(Transcribed page contents)
== Segment start ==
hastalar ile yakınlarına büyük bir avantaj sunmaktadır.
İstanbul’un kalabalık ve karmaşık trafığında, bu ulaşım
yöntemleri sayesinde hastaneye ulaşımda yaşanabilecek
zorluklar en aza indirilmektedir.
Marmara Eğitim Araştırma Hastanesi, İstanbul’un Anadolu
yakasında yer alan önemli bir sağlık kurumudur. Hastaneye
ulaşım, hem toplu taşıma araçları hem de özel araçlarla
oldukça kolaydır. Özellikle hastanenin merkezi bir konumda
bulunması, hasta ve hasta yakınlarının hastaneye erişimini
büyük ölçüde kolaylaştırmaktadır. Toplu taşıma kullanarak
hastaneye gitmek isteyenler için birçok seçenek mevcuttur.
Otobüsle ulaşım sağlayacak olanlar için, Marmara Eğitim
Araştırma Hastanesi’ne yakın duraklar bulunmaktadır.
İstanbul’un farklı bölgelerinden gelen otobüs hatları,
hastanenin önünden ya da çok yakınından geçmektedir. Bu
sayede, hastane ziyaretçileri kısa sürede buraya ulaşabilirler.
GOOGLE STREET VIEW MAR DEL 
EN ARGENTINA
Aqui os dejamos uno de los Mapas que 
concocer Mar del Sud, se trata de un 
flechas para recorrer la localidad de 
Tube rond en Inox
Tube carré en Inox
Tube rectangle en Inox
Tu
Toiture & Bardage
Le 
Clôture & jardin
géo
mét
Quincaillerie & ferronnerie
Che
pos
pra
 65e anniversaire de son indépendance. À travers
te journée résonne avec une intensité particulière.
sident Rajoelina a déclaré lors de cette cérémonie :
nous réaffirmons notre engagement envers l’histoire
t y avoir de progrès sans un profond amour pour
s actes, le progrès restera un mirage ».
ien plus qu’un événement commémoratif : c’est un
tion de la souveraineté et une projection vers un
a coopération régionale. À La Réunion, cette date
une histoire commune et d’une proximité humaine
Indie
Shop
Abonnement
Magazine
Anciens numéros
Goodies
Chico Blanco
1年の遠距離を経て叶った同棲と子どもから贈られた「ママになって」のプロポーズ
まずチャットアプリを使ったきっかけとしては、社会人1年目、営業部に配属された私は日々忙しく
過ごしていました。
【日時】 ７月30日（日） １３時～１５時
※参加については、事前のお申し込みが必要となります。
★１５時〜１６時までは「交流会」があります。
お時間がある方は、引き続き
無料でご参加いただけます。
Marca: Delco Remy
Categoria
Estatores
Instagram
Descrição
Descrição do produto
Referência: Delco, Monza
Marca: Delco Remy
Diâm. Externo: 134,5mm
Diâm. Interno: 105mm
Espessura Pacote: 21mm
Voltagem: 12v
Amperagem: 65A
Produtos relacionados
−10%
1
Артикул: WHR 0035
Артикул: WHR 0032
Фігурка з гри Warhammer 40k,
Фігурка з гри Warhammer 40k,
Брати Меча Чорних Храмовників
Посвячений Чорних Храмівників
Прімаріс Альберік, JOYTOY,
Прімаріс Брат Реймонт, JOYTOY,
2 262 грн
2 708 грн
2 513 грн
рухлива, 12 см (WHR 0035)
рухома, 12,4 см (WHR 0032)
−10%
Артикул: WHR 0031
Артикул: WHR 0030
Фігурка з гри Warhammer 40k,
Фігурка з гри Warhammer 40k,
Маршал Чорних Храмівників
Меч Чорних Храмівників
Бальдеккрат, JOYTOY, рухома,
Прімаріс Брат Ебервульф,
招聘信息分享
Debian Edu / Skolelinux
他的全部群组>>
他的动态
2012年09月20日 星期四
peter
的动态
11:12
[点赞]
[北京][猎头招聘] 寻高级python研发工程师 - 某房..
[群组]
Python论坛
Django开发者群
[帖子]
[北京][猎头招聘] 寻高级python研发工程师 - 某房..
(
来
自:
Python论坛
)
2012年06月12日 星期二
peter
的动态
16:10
== Segment end ==
*WORK TASK*.
Once you find the line with "Tube rectangle en Inox" above, print it and every line after it up to and including the line with "sident Rajoelina a", exactly as written and nothing else.

*RESULT OF THE EXERCISE*.
Tube rectangle en Inox
Tu
Toiture & Bardage
Le 
Clôture & jardin
géo
mét
Quincaillerie & ferronnerie
Che
pos
pra
 65e anniversaire de son indépendance. À travers
te journée résonne avec une intensité particulière.
sident Rajoelina a déclaré lors de cette cérémonie :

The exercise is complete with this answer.